Hirsh was more alive and well when hanging out at his local H&H or Linton's as a kid, rather than at Levis. But he knows of "the emotional pull that Levis has." All he has to do is open his eyes and open a case of the bubbly -- which he has done, "dropping off a case of Champ Cherry at Pauls Run [community care center] and at the Stiffel Center for seniors," where he also has donated "chairs, tables and some of the plaques from the original Levis for their lunchroom."

Not so difficult to do since "I bought Levis outright and have owned it since the '90s."

He owns up to recalling the '50s as Phillies "phun" time.

Don't know if he was able to see any of it on his Muntz TV, but the Shibe Park stadium cheers still smack of great memories.

And didn't Jews help juice the soft drink's sales? Wasn't Champ Cherry always a "Jewish drink"?

"Actually, no," replies Hirsh. "Levis was a popular spot with Italians, Jews and blacks, but the Italians felt, more than anyone, that Champ Cherry was part of their South Philadelphia culture."

Giving his own two cents plain, Hirsh plainly recalls his introduction to the soda, after coming home from college and tasting a beverage that "was so different from root beer."

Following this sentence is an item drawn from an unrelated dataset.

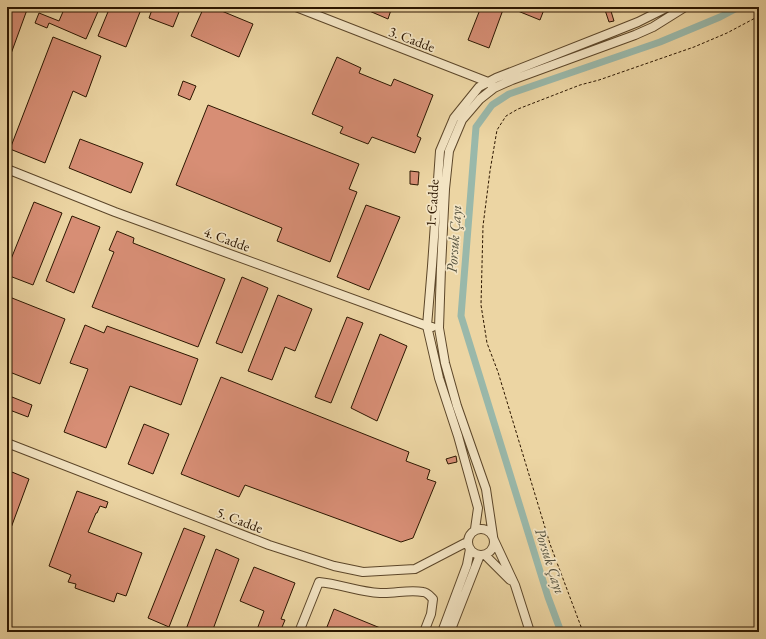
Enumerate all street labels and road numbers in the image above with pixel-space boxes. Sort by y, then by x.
street label: 3. Cadde [386,22,438,56]
street label: 1. Cadde [421,178,443,228]
street label: 4. Cadde [201,222,253,256]
street label: 5. Cadde [214,503,266,537]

The soda has taken root at a variety of stores -- Hirsh has some 150 accounts -- where fountain service is available, but has never officially been associated with the Phillies.

And while he champions this cherry-cider concoction, Hirsh travels far and wide for his other products as well, including PhatPhruit, an energy drink.

As far as Amazing Juice is concerned, well, "we're not making it now."

But he is making plans for October.

After all, what goes better than Champ Cherry with the spectacle of champions -- those boys of summer parading down Broad Street in the heart of fall.